Three plots tracking the AIME24/25 scores and average response length across the three RL training stages, showing steady improvement.


Results and Analysis

State-of-the-Art Math Reasoning

The main results table showing rStar2-Agent-14B achieving top-tier performance on competitive math benchmarks against leading models.


Thinking Smarter, Not Longer

rStar2-Agent produces shorter responses while achieving higher accuracy.

A table showing that rStar2-Agent-14B produces much shorter responses on AIME benchmarks compared to other high-performing models.


Strong Generalization

Math-only training improved reasoning in science tasks and preserved general capabilities:

A table demonstrating rStar2-Agent-14B’s strong generalization to science reasoning and other general benchmarks after being trained only on math.


Ablation: Power of RoC

Without RoC (GRPO with Tool), performance drops and responses are longer:

Ablation study results showing that GRPO-RoC (green) achieves higher accuracy and shorter response lengths compared to GRPO with tools but without RoC (purple).


Inside the Mind of an Agent

Agentic RL fosters advanced cognitive behaviors. High-entropy tokens reveal:

  1. Forking Tokens: “But before I conclude…” triggers self-reflection.
  2. Reflection Tokens on Tool Output: Unique to agentic models — processing environment feedback to debug or verify.

Example: encountering a GeneratorsNeeded error, the model diagnoses the misuse of SymPy, rewrites robust code, and solves the problem.

An example trace where the model encounters a code error, reflects on the error message (highlighted in green), generates corrected code, and successfully solves the problem.

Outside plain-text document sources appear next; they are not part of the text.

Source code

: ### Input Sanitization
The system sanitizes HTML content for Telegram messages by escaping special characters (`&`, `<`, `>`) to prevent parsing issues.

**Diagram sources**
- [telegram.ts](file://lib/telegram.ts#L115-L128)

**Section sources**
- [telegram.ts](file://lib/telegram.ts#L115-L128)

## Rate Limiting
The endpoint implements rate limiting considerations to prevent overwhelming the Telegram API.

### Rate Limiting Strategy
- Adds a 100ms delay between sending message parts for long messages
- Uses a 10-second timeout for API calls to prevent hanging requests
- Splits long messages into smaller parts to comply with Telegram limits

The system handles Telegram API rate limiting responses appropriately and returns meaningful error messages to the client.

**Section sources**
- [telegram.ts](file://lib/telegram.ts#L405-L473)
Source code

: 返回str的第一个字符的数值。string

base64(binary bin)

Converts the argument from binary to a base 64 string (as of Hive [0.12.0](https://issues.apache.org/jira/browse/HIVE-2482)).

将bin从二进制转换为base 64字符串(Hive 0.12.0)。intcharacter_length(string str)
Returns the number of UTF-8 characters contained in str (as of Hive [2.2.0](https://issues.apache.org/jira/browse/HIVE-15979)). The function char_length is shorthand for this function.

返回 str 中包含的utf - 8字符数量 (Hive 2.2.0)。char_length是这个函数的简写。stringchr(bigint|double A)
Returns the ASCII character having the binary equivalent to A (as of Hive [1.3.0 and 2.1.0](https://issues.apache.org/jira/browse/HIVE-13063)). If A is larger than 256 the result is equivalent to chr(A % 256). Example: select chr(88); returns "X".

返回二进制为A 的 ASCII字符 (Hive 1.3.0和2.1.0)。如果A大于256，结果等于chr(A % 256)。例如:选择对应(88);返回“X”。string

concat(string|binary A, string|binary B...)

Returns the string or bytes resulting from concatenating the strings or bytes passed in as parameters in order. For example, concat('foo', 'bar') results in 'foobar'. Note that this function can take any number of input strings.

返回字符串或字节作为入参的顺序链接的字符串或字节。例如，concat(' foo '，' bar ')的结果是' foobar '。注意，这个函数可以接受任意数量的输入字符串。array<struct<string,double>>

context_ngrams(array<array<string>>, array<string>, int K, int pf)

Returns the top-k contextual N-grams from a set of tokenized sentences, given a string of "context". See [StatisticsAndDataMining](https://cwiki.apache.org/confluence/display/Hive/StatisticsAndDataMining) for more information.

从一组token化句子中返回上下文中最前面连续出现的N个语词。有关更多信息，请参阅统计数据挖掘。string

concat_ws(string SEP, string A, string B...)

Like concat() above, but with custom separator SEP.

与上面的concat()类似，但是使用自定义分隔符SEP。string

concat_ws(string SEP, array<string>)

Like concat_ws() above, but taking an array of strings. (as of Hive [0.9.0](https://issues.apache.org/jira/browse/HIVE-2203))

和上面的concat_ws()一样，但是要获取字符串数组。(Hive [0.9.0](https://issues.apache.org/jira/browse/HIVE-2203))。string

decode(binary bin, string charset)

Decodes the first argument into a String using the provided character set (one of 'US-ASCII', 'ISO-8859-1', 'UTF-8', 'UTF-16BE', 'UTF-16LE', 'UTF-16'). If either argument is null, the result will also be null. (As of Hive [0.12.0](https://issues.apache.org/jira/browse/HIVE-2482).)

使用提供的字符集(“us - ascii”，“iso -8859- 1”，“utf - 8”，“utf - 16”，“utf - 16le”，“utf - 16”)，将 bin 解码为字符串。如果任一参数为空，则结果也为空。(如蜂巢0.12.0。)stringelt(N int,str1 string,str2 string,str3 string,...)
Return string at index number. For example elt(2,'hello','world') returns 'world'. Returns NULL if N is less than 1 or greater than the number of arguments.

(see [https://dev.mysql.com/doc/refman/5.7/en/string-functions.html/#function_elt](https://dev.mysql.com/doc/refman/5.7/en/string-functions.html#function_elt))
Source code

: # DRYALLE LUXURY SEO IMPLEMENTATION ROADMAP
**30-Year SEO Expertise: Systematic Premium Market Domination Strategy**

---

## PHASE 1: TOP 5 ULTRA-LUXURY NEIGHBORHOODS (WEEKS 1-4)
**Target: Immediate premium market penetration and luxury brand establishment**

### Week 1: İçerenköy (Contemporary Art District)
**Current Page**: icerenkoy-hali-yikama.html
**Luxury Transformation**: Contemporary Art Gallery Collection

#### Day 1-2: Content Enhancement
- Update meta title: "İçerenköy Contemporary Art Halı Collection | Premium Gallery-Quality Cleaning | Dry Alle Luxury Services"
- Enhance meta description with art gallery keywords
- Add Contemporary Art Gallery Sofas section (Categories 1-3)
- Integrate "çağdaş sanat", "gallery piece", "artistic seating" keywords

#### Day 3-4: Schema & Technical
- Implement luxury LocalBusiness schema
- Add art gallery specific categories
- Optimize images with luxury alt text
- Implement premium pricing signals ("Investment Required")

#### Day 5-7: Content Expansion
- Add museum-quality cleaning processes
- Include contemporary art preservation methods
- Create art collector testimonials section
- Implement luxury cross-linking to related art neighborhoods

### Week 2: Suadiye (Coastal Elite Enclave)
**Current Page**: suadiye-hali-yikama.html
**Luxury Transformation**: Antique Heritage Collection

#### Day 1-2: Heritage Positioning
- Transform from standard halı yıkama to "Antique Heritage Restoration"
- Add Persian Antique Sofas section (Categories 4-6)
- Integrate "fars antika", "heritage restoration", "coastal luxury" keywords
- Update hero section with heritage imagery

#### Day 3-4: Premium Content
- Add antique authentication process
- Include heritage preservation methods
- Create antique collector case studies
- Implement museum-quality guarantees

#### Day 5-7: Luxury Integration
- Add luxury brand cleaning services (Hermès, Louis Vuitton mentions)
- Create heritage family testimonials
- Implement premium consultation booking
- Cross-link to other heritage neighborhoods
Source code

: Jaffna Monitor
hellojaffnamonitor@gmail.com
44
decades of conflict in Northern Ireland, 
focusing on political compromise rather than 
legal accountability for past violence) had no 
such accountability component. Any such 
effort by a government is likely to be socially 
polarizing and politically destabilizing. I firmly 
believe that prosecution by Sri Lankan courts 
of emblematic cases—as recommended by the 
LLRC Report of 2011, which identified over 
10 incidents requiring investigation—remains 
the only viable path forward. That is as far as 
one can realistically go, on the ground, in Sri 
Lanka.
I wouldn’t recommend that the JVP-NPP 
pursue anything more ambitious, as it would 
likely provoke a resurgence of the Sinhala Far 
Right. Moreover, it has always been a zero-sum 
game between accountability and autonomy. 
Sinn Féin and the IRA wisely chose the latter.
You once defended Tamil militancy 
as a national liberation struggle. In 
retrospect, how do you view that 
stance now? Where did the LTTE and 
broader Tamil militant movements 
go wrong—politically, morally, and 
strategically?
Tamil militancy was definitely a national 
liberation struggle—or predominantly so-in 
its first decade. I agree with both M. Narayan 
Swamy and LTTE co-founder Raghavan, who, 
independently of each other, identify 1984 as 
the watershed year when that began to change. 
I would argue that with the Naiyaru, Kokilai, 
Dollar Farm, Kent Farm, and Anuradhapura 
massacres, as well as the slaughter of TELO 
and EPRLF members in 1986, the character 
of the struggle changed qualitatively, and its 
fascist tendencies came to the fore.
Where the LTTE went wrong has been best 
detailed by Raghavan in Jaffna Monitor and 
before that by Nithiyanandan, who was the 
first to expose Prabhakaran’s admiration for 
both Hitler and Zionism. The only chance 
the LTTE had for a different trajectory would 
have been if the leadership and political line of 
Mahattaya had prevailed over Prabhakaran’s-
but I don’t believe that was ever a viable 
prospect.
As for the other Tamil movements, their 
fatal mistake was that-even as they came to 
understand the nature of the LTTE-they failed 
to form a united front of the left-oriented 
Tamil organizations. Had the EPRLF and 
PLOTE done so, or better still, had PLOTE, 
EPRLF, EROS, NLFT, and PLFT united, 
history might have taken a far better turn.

Conclusion and Future Directions

The rStar2-Agent story is a blueprint for efficient reasoning-focused AI:

  • Noise-resistant RL algorithm: GRPO-RoC
  • Scalable infrastructure: Tool-call isolation & dynamic load balancing
  • Compute-savvy training: Multi-stage RL, cold start SFT

This work shows that scaling reasoning skills — not just parameter counts — is the path forward. The open-sourced code and recipes invite the community to push agentic training into new domains and more powerful tools.

The era of the agentic LLM is here: models that can generate text, reason deeply, interact with environments, and adapt intelligently.